Friday, January 09, 2009

Not keeping in contact

I went for a massage last night to sooth my aching back, and part way through I thought of stopping the guy and saying:
"Excuse me, I don't want to sound forward, but I didn't personally shell your harbour and sell your great-great-great-grandfather opium"
Trouble is, a soothing massage in Hong Kong seems to consist of a man sticking his knee into the small of your back to hold you still, and then pulling as hard as he possibly can upon one of your arms. One thing I learned from this painful experience is that my left shoulder is slightly less flexible than my right (perhaps because it gets less work) and there's also a very strange sensation, somewhere between wanting to giggle and to scream with pain, when somebody grabs the flesh between two of your ribs betwixt thumb and forefinger, and pulls very hard. So basically a massage involves the word 'between' and pulling hard. Ah well. Back is kind of better (insofar as I don't get creaking noises from it when I lean forwards and back - but then it hurts too much to lean forward and back...)

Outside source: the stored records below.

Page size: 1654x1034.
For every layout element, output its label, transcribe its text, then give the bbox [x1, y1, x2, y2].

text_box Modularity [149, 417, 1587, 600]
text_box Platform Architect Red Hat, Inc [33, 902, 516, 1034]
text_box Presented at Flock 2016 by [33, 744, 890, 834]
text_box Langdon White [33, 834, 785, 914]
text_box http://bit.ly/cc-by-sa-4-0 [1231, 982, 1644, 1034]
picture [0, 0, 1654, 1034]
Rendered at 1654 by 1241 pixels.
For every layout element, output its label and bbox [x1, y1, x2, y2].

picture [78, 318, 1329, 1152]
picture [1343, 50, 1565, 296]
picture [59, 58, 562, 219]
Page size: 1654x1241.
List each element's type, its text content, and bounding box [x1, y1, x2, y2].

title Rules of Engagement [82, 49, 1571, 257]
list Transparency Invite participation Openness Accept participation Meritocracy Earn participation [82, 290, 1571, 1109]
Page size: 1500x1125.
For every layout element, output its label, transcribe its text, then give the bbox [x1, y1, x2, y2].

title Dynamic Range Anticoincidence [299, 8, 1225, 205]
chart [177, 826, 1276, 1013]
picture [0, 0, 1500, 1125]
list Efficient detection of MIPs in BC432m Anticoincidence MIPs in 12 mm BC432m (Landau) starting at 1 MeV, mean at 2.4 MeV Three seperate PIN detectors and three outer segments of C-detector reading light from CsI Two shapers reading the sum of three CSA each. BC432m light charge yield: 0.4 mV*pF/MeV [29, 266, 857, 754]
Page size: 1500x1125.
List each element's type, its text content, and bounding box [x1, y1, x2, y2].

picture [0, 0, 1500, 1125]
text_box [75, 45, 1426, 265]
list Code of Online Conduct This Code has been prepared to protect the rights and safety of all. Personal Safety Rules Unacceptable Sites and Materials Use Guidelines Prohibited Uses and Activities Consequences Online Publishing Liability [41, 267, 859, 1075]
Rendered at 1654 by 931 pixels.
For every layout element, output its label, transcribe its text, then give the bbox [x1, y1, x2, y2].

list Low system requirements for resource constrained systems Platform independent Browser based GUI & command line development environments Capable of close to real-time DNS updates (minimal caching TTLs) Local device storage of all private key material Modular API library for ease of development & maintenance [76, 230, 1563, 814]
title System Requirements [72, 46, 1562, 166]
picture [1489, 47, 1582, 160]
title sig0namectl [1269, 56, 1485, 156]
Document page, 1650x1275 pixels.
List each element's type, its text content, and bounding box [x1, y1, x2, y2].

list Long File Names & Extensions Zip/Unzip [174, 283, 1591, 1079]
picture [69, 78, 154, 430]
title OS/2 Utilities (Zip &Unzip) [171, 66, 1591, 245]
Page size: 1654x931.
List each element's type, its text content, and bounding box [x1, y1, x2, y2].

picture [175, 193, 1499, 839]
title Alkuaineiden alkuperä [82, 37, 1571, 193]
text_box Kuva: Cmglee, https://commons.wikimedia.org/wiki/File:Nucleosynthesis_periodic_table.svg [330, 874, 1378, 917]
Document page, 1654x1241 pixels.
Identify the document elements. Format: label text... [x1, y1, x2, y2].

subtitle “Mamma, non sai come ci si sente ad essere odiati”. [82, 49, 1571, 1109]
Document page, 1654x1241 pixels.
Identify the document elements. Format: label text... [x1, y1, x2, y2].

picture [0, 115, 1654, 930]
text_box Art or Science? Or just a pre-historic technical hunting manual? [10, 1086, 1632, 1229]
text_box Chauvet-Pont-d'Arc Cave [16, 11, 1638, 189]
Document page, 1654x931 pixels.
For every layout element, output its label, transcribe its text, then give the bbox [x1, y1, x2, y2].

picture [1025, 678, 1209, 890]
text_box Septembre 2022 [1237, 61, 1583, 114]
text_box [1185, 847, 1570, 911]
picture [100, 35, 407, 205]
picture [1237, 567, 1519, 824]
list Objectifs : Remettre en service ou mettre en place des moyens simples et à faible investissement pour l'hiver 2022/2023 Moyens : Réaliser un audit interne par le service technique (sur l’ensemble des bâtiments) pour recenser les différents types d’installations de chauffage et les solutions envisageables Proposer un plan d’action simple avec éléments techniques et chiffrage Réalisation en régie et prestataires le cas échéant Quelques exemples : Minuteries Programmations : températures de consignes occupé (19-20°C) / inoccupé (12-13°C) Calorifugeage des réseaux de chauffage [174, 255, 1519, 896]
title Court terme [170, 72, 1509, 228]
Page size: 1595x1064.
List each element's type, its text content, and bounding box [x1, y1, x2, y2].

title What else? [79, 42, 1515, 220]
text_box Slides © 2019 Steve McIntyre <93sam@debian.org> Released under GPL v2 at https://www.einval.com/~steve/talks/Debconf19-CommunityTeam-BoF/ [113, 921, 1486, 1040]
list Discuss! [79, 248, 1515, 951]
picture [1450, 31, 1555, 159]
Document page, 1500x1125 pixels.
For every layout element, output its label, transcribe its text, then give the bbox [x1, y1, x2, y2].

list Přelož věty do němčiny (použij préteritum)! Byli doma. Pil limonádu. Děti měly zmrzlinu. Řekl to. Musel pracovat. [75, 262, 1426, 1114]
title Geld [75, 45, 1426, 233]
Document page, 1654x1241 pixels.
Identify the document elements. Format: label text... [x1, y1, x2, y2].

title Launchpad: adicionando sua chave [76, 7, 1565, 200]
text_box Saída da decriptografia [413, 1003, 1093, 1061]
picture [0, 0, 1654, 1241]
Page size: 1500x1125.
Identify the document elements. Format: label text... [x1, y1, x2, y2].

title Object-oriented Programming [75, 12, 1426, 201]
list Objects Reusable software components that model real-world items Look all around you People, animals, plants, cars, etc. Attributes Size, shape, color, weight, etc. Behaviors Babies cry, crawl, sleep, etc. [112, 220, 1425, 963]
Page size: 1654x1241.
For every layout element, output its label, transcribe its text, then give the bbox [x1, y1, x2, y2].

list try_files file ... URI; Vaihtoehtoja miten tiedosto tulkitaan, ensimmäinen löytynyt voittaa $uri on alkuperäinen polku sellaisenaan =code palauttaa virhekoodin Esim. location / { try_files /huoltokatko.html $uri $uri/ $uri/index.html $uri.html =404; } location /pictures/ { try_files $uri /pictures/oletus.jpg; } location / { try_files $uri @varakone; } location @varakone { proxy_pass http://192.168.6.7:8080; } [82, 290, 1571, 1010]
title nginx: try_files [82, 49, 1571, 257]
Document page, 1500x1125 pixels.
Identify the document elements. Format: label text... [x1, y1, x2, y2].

[very old joke: "What did you do when your horse had colic?"
"Fed it methylated spirits."
"I fed my horse methylated spirits, and it died!"
"Yup, so did mine."]
So perhaps it was pain-induced self-pity, but as I started to fall asleep last night, I began to worry about how poor I've become at keeping in contact with people. In an environment suffused by email, Skype, Facebook et al, communication is ever more shallow, if conducted at all. (On the other hand, I can always find the Headmap Manifesto if I search Google, so I can always keep in contact with the sometimes crackpot ideas of one of my old bosses - so there's some good, some bad...) Last year I sent innumerable emails, but only ever one letter (and my friend never replied - with the quite exceptional excuse that she was putting off reading it until she had time to reply).
Communication is probably shallower because of the heightened opportunities for it, which is something enough people have pointed out for it to be a truism. But how often do I take the opportunity to tell my friends how much I appreciate them, and how meaningful they are in my life? Usually I'm just in an utter rush of gabbling about one thing or another to people, and I've a horrible feeling that in between failing to set up advertising for Diet Croydon, and failing to send Christmas/birthday cards on time, I'm going to wake up forty years later wondering where my life has gone. Perhaps it's from spending the last few days doing career reviews and self-evaluation that makes me maudlin.
Or perhaps it's because I have 'Wind your body' by Shaggy going through my head on a non-stop loop.